• _The task_
Copy every text line of the records below word for word, leaving out the pictures.

··· Supplied records ···

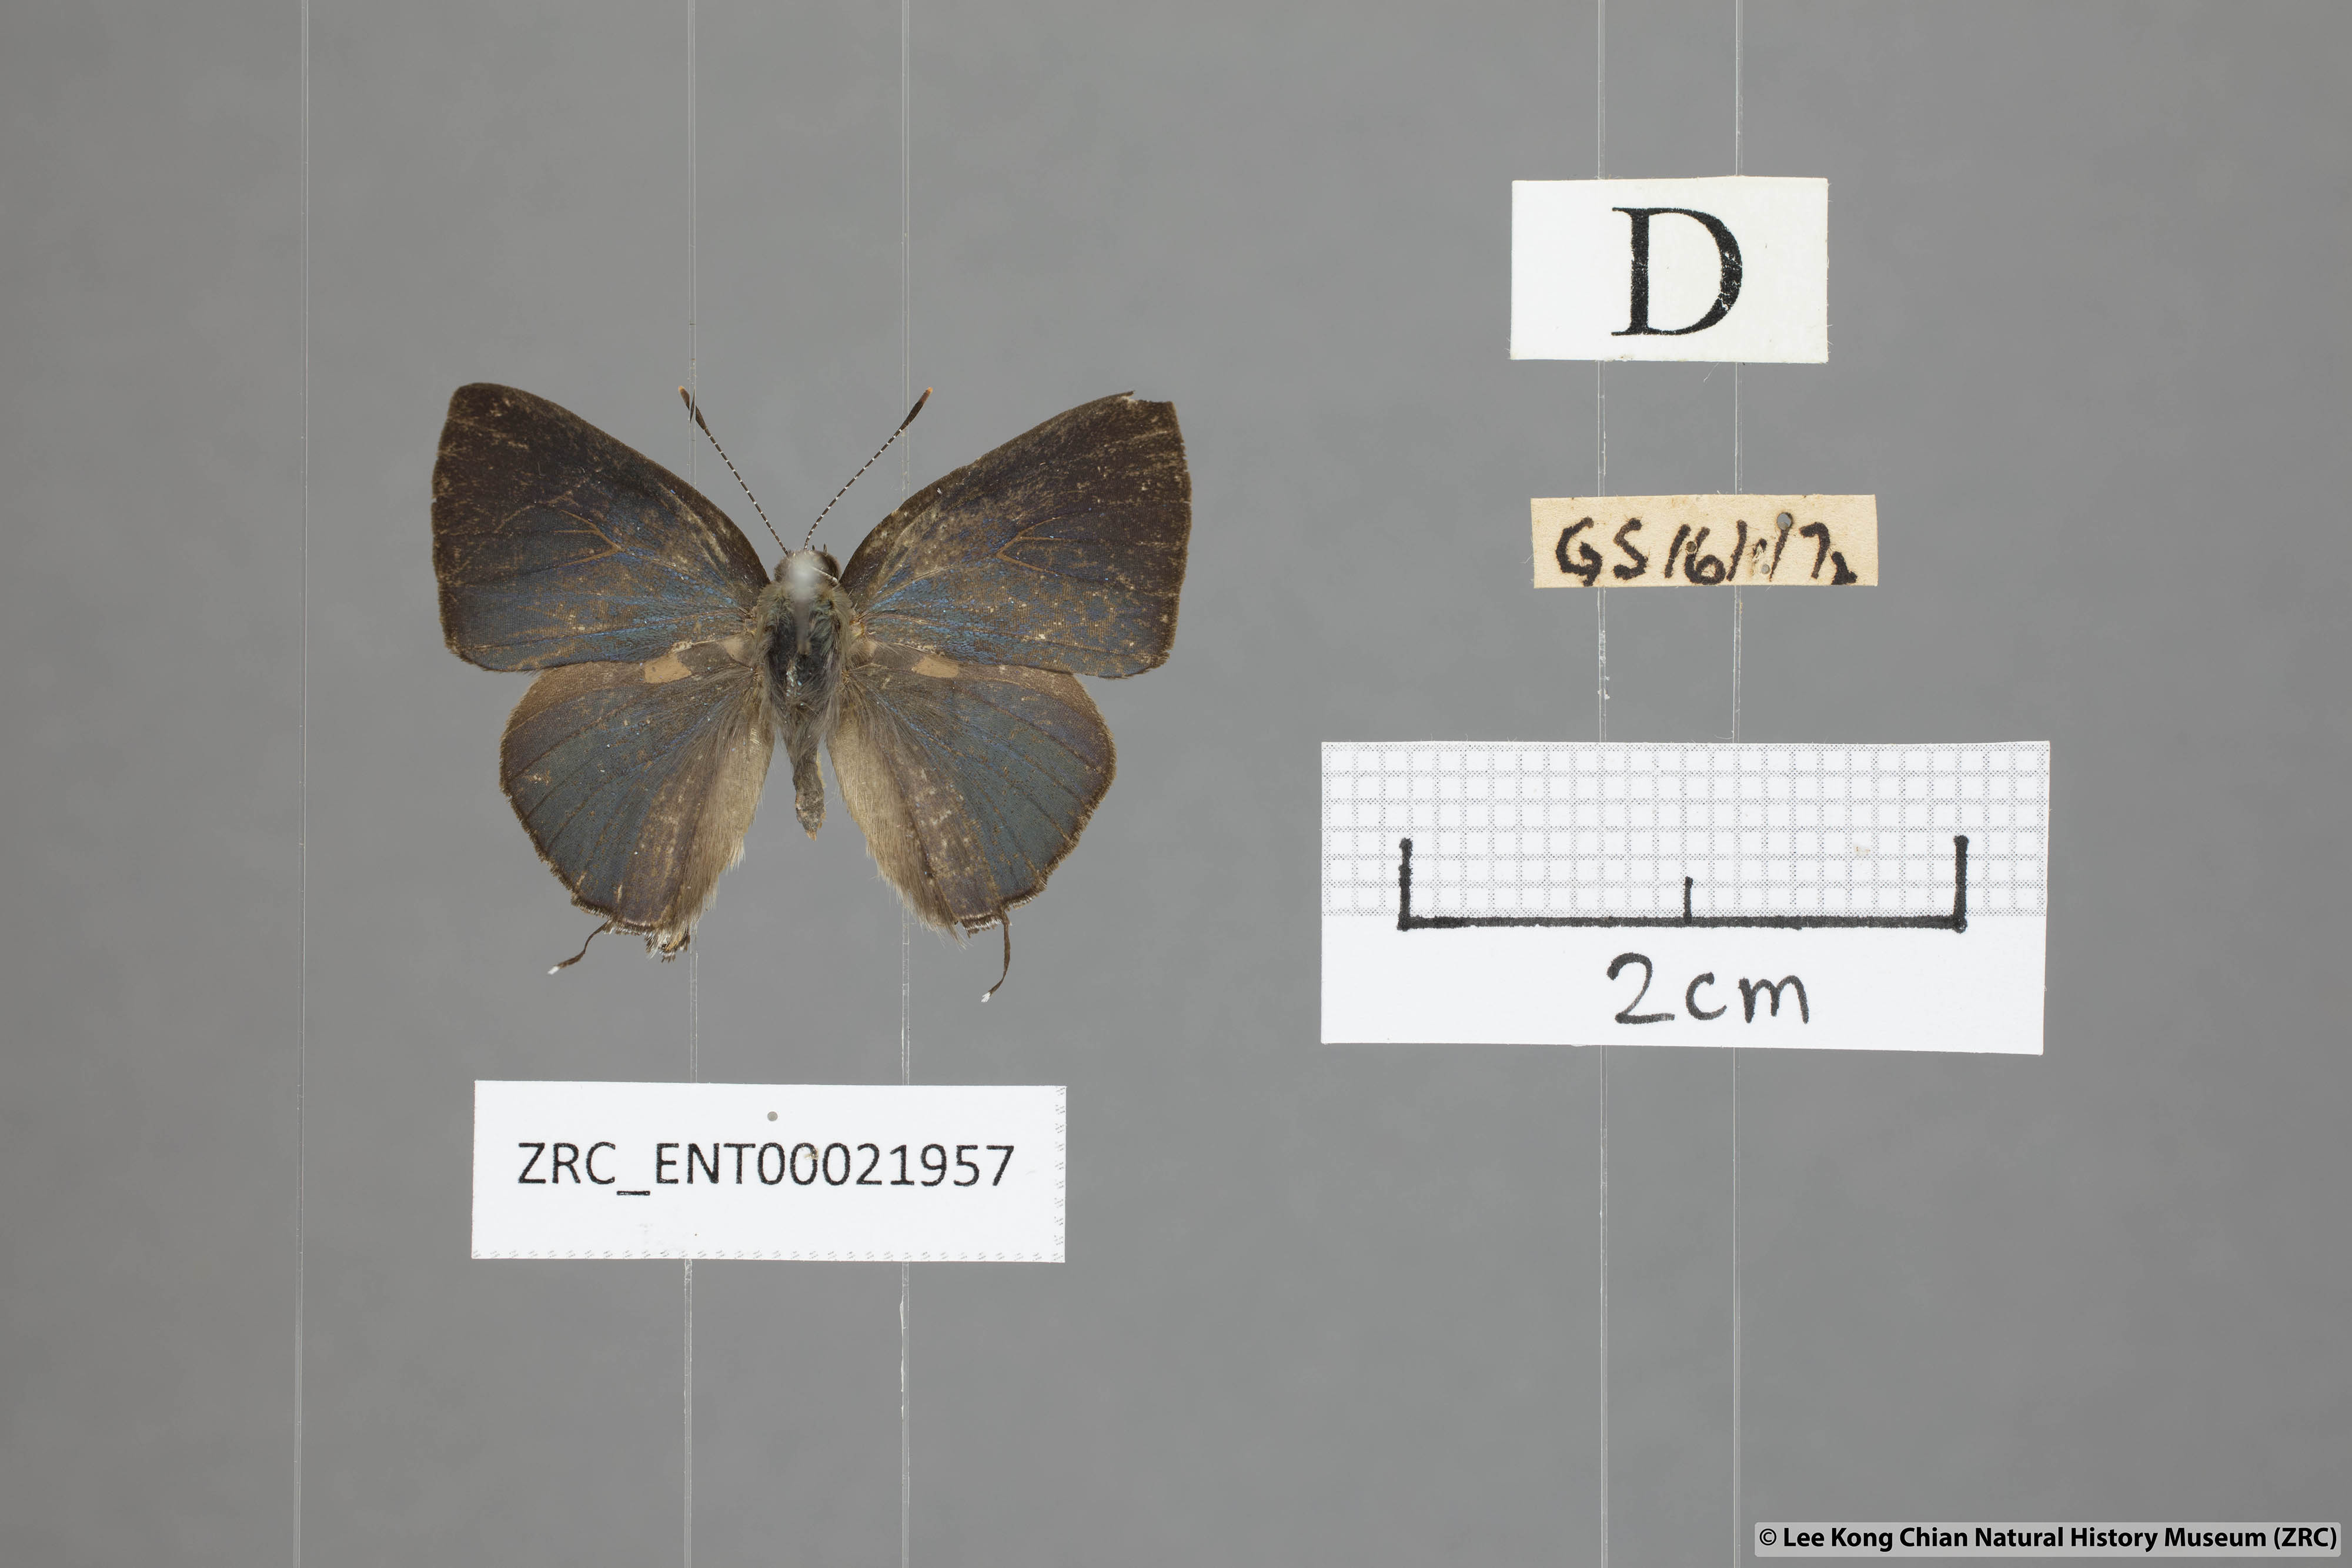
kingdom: Animalia
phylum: Arthropoda
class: Insecta
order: Lepidoptera
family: Lycaenidae
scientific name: Lycaenidae
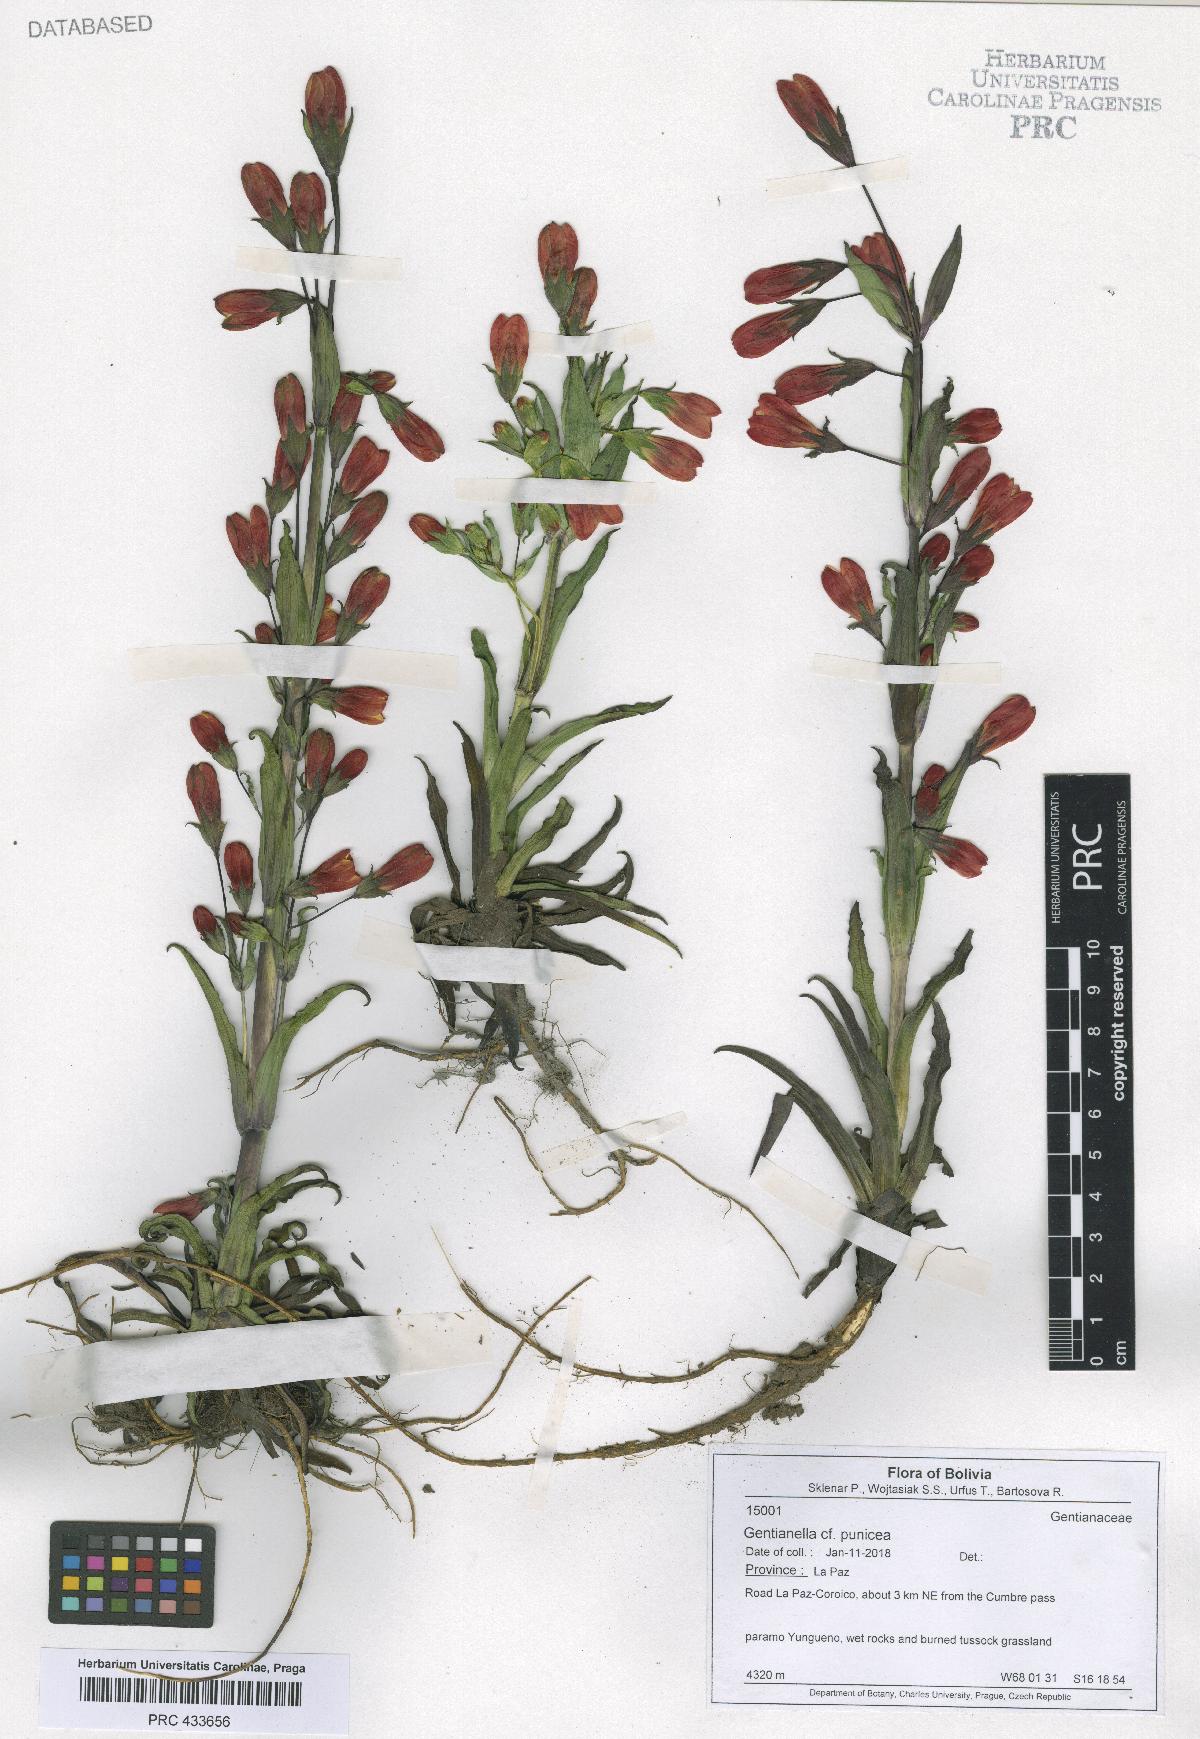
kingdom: Plantae
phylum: Tracheophyta
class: Magnoliopsida
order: Gentianales
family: Gentianaceae
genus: Gentianella
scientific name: Gentianella punicea
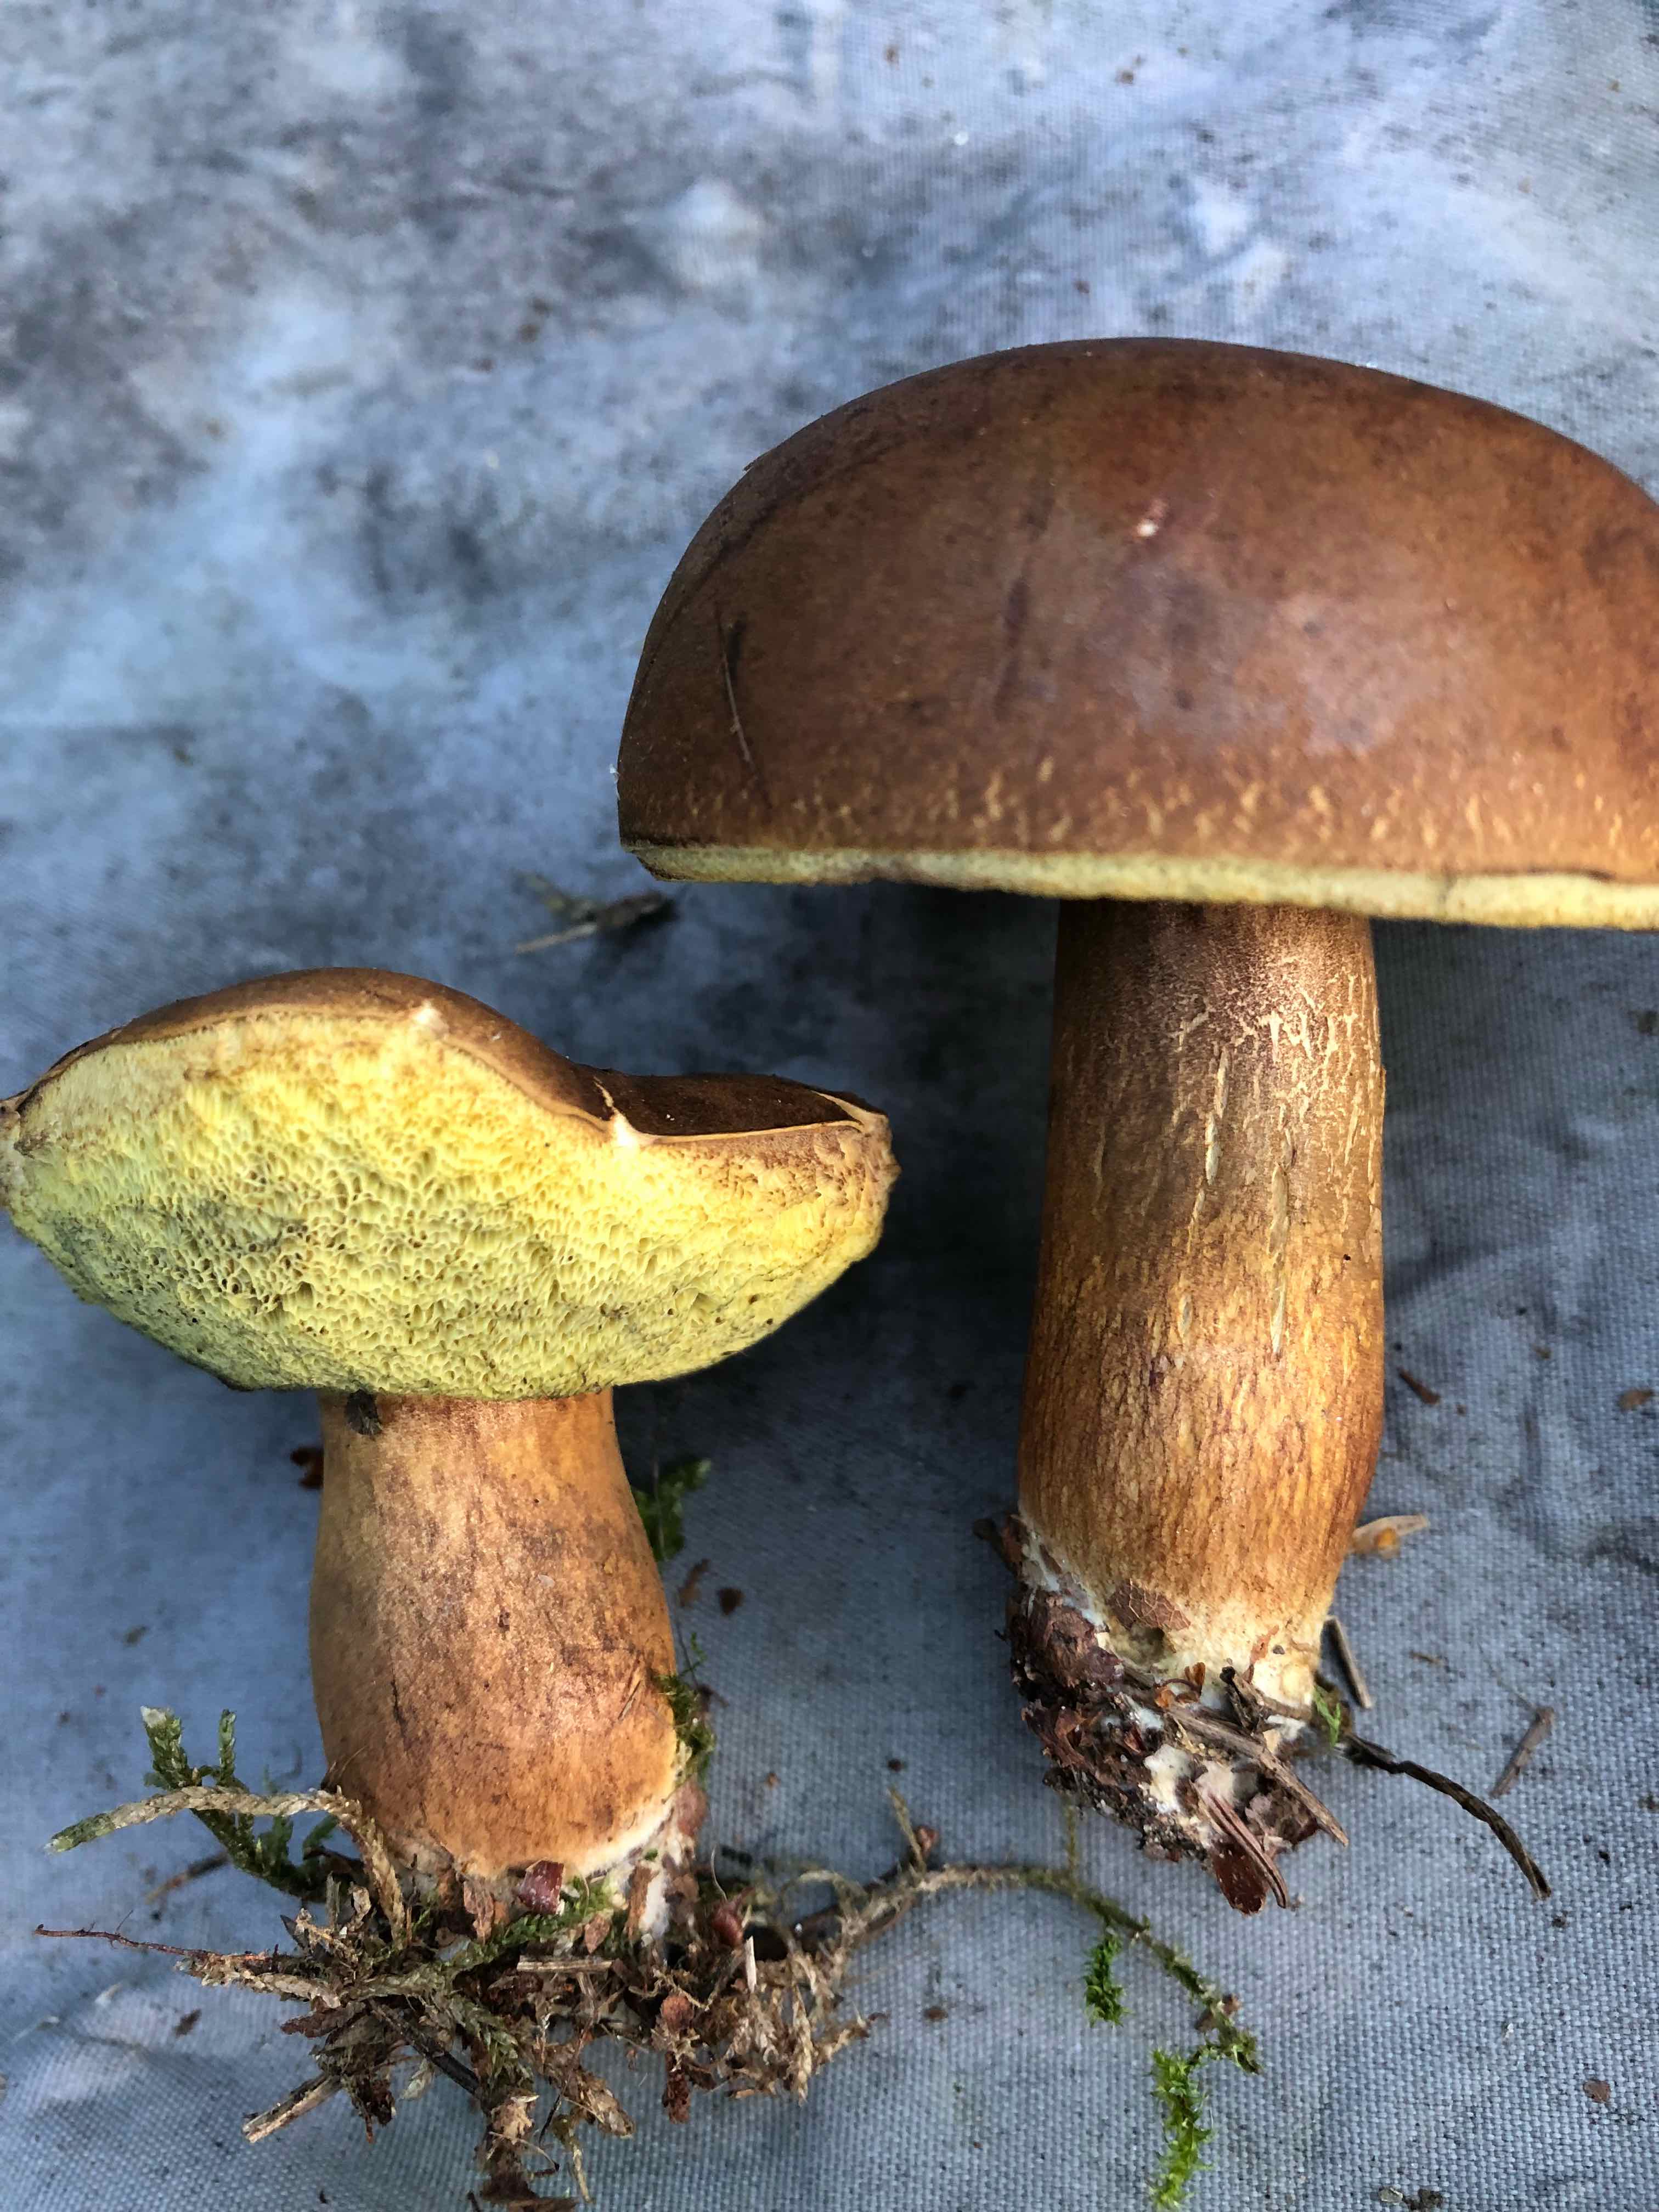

···

• _Response for this exercise_
kingdom: Animalia
phylum: Arthropoda
class: Insecta
order: Lepidoptera
family: Lycaenidae
scientific name: Lycaenidae
kingdom: Plantae
phylum: Tracheophyta
class: Magnoliopsida
order: Gentianales
family: Gentianaceae
genus: Gentianella
scientific name: Gentianella punicea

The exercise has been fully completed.